Data shown -

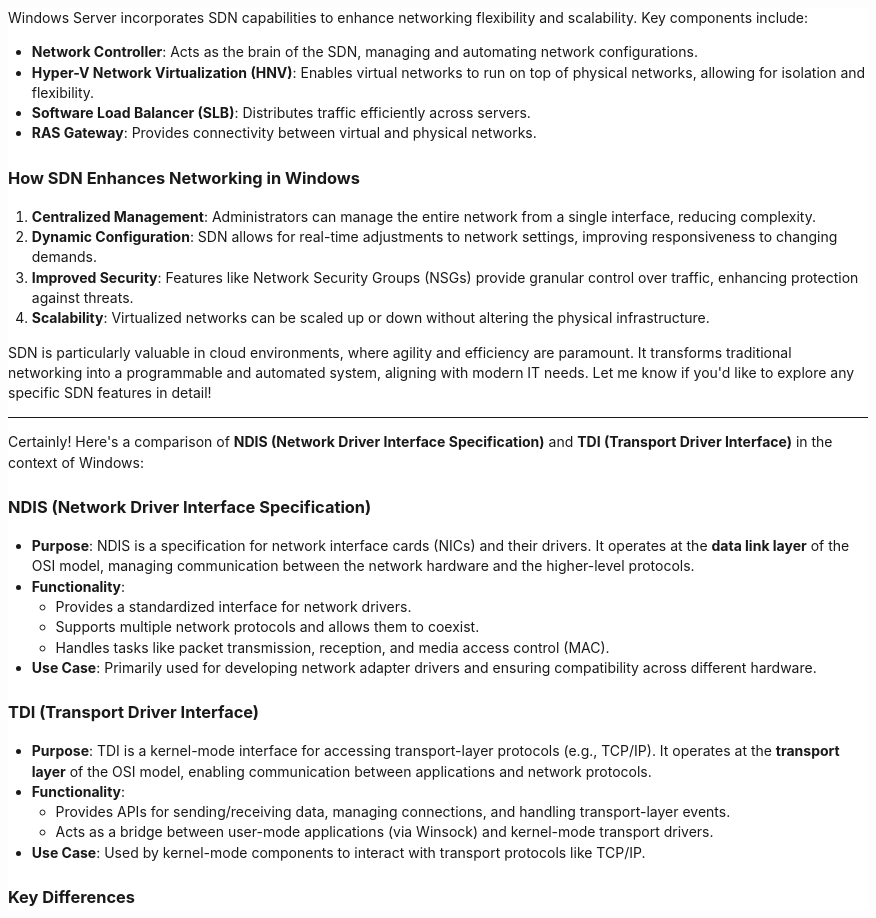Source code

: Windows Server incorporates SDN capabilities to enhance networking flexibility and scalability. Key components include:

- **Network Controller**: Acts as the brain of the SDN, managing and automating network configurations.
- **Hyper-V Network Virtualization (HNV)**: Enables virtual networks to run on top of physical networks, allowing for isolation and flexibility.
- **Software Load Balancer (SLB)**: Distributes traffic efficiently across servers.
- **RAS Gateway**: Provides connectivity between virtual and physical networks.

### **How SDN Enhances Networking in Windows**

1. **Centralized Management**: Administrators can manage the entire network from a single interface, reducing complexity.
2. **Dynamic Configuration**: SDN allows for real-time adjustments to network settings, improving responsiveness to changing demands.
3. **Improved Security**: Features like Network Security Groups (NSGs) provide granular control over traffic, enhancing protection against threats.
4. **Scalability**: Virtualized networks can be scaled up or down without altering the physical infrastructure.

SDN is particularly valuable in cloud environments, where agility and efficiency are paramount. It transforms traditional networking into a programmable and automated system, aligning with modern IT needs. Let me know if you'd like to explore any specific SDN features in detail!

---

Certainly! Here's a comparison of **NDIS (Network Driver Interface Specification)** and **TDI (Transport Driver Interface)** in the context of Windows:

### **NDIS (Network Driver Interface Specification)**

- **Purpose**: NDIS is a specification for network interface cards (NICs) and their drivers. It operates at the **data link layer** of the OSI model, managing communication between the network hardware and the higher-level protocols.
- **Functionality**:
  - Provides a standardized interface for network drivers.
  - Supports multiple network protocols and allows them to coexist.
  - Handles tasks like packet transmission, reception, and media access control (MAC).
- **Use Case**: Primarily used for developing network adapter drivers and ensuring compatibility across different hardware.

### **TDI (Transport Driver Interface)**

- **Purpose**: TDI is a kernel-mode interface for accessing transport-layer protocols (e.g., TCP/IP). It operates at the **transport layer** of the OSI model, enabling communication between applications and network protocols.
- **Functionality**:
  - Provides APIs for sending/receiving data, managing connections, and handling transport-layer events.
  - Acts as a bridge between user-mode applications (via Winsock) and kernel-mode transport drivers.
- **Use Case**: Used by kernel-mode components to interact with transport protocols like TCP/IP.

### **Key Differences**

Brief - Repeat the listing exactly; do not print any picture.

Solution to this problem -
Source code

: Windows Server incorporates SDN capabilities to enhance networking flexibility and scalability. Key components include:

- **Network Controller**: Acts as the brain of the SDN, managing and automating network configurations.
- **Hyper-V Network Virtualization (HNV)**: Enables virtual networks to run on top of physical networks, allowing for isolation and flexibility.
- **Software Load Balancer (SLB)**: Distributes traffic efficiently across servers.
- **RAS Gateway**: Provides connectivity between virtual and physical networks.

### **How SDN Enhances Networking in Windows**

1. **Centralized Management**: Administrators can manage the entire network from a single interface, reducing complexity.
2. **Dynamic Configuration**: SDN allows for real-time adjustments to network settings, improving responsiveness to changing demands.
3. **Improved Security**: Features like Network Security Groups (NSGs) provide granular control over traffic, enhancing protection against threats.
4. **Scalability**: Virtualized networks can be scaled up or down without altering the physical infrastructure.

SDN is particularly valuable in cloud environments, where agility and efficiency are paramount. It transforms traditional networking into a programmable and automated system, aligning with modern IT needs. Let me know if you'd like to explore any specific SDN features in detail!

---

Certainly! Here's a comparison of **NDIS (Network Driver Interface Specification)** and **TDI (Transport Driver Interface)** in the context of Windows:

### **NDIS (Network Driver Interface Specification)**

- **Purpose**: NDIS is a specification for network interface cards (NICs) and their drivers. It operates at the **data link layer** of the OSI model, managing communication between the network hardware and the higher-level protocols.
- **Functionality**:
  - Provides a standardized interface for network drivers.
  - Supports multiple network protocols and allows them to coexist.
  - Handles tasks like packet transmission, reception, and media access control (MAC).
- **Use Case**: Primarily used for developing network adapter drivers and ensuring compatibility across different hardware.

### **TDI (Transport Driver Interface)**

- **Purpose**: TDI is a kernel-mode interface for accessing transport-layer protocols (e.g., TCP/IP). It operates at the **transport layer** of the OSI model, enabling communication between applications and network protocols.
- **Functionality**:
  - Provides APIs for sending/receiving data, managing connections, and handling transport-layer events.
  - Acts as a bridge between user-mode applications (via Winsock) and kernel-mode transport drivers.
- **Use Case**: Used by kernel-mode components to interact with transport protocols like TCP/IP.

### **Key Differences**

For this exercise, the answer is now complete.